Bernie Farber, who co-wrote the article, said he is shocked by the response to the piece more than three years after it was published.

"It's harder to believe that this is about what we wrote four years ago than what Amira Elghawaby truly represents: she is a Muslim, racialized woman who has been appointed to an extremely important job where one province alone, Quebec, has enacted legislation that discriminates against her and her fellow faith communities," he said in an interview.

Farber, who chairs the board of the Canadian Anti-Hate Network — a board Elghawaby sat on at the time they co-wrote the article — said he's known her for more than a decade and they've worked together to fight racism, antisemitism and hate-motivated crime.

"She is probably the finest appointment that the prime minister could have made," Farber said in an interview Thursday. "She's wise, she's thoughtful, she's courageous. (That) doesn't mean that she's perfect, none of us are perfect, and we will make mistakes from time to time. But the thing with Amira is that she recognizes when she has made mistakes and does everything she can to make them right."

Elghawaby apologized Wednesday that her choice of words had hurt people in Quebec, but she did not bend from her view that Bill 21 is a discriminatory law.

François Rocher, a political studies professor at the University of Ottawa, said it's not just the 2019 opinion piece that has Quebecers concerned. Some of her other writing has been seen as prejudiced against francophone Quebecers. And, given that her job is to build bridges, he's not sure she'll be able to do it.

"This is not the best way to ensure that this person will be well received by people, and especially by the political elites, who have been constantly singled out, denounced as racist, Islamophobic, xenophobic and, ultimately, closed to diversity and against Canadian multiculturalism," he said in an interview Thursday.

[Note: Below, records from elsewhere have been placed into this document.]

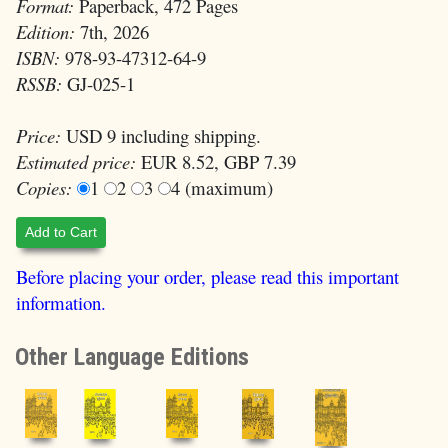
Format:
Paperback, 472 Pages
Edition:
7th, 2026
ISBN:
978-93-47312-64-9
RSSB:
GJ-025-1
Price:
USD 9 including shipping.
Estimated price:
EUR 8.52, GBP 7.39
Copies:
1
2
3
4 (maximum)
Add to Cart
Before placing your order, please read this important
information.
Other Language Editions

People can oppose Bill 21 on the grounds that it is discriminatory, he said, "but to say, like she did, that Bill 21 is an illustration of Islamophobia and a demonstration of the racism of Quebecers, that is difficult to accept."

Elghawaby has drawn fire outside Quebec for an article that described the British monarchy as "one of the most powerful symbols of racial oppression" and another that referred to Canada Day as "dominant, European, Judeo-Christian storytelling."

Elghawaby, who did not respond to requests for an interview for this article, graduated from Carleton University in 2001 with a bachelor's degree in journalism and law. She then spent 14 years freelancing as a reporter and associate producer at the Canadian Broadcasting Corporation.

She also worked at the National Council of Canadian Muslims and Canadian Labour Congress.

Before her appointment as special representative — a position that comes with a salary of more than $160,000 — she was the director of strategic communications and campaigns at the Canadian Race Relations Foundation and a contributing columnist for The Toronto Star. 

At the event announcing her appointment, Elghawaby said she has faced gendered Islamophobia in her own life and hopes that she will represent, and be a role model for, Muslim women and girls.

"Today, Canada chose to appoint a visibly Muslim women who is committed to working with allies and communities across the nation to fight hate in all of its forms," she said. "We belong here and we have been here all along."